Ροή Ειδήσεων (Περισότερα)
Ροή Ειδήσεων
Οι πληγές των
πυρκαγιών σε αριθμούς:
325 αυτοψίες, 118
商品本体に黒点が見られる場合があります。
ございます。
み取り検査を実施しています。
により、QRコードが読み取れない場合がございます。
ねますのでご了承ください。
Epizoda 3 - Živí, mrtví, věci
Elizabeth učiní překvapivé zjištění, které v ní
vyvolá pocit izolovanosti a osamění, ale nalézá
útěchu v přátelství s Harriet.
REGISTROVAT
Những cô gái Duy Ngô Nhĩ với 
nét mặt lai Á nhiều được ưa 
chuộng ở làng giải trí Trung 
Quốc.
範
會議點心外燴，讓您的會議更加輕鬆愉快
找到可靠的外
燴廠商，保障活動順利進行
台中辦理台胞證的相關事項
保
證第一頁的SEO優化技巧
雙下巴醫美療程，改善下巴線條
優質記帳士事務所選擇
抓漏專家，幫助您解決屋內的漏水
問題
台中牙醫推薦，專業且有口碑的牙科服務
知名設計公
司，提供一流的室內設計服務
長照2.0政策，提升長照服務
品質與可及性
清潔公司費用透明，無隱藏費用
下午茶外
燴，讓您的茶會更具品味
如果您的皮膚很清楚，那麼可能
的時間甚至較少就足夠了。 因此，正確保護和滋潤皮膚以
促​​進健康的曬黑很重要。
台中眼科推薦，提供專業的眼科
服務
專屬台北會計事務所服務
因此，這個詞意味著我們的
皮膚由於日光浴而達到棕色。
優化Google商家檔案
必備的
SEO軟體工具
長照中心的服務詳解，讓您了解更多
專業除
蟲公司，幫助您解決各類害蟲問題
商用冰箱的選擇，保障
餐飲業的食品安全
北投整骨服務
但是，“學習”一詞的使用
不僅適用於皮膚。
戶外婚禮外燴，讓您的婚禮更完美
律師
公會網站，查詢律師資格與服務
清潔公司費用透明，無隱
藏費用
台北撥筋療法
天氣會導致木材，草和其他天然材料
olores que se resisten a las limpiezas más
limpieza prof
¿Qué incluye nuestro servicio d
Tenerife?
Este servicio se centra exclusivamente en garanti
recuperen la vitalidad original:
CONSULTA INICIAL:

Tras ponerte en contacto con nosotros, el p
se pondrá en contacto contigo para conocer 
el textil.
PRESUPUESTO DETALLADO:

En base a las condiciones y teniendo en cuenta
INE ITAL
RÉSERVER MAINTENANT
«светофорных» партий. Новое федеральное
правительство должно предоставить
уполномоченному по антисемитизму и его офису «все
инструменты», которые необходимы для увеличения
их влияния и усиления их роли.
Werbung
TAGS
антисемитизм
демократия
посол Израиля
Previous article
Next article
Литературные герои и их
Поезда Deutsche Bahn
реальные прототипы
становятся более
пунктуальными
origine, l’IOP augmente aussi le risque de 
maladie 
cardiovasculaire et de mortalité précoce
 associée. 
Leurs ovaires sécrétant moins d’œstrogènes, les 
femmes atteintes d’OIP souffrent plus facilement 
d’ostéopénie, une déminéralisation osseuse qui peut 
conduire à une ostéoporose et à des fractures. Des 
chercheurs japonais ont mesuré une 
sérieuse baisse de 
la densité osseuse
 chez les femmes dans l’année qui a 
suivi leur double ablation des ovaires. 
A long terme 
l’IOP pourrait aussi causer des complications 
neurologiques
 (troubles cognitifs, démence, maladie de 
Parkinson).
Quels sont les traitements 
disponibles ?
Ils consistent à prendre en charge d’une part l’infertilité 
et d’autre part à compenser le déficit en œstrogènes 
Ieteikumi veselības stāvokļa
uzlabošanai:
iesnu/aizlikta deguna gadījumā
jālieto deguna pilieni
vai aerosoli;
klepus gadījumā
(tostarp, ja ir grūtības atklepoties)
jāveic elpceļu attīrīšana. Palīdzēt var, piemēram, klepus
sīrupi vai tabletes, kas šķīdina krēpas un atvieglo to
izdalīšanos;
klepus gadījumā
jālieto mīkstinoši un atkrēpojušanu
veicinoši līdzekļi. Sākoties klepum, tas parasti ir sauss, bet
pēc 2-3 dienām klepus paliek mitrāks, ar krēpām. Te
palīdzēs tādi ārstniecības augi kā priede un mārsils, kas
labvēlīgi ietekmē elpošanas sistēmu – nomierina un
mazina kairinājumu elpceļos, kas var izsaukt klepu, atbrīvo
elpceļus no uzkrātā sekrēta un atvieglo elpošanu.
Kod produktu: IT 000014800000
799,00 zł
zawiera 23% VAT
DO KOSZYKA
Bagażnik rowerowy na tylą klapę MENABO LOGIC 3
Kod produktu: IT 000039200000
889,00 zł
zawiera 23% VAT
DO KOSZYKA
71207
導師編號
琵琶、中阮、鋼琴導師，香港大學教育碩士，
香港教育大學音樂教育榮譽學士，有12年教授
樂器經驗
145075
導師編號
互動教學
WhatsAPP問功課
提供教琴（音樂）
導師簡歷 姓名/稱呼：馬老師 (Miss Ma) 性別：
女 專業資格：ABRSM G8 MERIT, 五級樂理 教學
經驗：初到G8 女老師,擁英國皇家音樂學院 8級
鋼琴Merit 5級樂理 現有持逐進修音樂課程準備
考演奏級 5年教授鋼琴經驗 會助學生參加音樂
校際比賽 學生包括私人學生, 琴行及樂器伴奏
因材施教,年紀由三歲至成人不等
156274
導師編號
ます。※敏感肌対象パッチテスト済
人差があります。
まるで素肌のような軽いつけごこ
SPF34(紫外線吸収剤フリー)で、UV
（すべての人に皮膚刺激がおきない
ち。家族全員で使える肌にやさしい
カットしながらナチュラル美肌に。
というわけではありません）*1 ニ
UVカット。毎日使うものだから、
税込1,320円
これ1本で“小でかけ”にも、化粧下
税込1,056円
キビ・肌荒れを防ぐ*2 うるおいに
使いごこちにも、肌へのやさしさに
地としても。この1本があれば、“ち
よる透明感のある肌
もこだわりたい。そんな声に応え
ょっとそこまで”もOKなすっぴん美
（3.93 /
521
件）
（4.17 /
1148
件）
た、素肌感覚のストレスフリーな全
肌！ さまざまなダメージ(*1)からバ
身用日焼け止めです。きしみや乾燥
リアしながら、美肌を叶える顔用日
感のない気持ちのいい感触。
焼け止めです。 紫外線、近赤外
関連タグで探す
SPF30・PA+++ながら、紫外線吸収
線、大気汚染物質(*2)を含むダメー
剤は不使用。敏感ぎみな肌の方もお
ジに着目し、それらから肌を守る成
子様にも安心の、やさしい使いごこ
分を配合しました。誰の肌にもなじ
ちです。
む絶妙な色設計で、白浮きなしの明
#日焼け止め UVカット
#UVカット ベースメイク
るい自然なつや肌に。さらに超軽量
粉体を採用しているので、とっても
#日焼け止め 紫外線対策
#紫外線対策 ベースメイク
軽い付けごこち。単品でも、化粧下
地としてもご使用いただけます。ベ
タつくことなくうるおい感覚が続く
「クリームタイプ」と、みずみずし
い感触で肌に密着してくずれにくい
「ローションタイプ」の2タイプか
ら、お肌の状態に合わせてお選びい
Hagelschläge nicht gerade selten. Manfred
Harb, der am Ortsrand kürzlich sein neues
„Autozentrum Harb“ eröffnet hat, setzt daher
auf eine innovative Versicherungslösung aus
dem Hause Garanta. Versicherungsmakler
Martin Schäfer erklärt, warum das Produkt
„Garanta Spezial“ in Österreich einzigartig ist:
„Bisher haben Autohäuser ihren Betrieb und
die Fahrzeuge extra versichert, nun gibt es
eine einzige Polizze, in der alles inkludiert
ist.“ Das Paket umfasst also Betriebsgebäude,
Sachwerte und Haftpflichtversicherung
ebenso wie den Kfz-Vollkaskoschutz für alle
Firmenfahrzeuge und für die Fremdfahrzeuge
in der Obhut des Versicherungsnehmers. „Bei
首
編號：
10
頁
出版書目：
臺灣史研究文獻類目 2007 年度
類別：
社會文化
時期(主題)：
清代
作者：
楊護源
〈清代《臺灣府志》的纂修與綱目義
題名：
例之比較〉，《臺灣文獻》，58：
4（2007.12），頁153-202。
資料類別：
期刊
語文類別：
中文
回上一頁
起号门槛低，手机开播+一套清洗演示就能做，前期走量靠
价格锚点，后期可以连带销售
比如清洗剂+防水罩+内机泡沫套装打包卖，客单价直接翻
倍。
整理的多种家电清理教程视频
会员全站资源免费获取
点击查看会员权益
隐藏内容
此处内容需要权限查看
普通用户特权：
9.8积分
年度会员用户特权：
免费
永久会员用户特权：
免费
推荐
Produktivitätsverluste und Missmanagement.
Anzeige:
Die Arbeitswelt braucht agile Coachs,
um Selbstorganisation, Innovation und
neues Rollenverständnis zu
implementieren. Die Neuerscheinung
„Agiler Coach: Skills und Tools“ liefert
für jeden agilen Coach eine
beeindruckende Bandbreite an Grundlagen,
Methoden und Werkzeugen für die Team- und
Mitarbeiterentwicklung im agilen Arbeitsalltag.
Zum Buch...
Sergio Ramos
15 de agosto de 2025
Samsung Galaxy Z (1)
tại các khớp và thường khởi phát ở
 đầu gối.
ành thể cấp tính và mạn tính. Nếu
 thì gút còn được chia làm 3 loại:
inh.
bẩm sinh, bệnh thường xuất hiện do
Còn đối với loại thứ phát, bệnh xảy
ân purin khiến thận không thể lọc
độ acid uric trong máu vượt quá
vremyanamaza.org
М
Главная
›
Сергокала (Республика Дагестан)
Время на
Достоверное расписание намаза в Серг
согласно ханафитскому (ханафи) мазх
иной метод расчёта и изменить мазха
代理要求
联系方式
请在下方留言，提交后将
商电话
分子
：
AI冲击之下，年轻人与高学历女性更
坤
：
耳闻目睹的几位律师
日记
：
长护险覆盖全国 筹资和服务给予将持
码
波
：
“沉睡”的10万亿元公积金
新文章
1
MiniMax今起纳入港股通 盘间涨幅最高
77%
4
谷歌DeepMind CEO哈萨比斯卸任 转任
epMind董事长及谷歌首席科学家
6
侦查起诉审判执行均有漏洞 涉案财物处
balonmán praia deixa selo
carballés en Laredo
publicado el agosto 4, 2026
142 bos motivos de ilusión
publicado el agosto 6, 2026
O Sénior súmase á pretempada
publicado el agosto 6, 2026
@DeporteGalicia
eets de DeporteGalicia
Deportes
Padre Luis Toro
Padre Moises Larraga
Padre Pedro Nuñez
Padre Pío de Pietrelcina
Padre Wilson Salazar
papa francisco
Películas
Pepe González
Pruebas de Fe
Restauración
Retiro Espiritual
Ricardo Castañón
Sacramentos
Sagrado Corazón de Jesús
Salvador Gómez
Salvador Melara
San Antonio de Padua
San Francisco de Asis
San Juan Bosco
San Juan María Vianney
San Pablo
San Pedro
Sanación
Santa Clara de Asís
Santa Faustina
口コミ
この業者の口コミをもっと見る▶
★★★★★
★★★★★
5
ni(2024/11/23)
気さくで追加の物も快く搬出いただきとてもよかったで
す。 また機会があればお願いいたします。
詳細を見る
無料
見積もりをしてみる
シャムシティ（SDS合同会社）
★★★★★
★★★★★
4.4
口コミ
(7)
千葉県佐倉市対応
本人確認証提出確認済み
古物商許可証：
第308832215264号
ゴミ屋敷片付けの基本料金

Written task: Collect every line in the items above that contains the string "part", treating uppercase and lowercase as different.

Written reply:
Ils consistent à prendre en charge d’une part l’infertilité 
et d’autre part à compenser le déficit en œstrogènes 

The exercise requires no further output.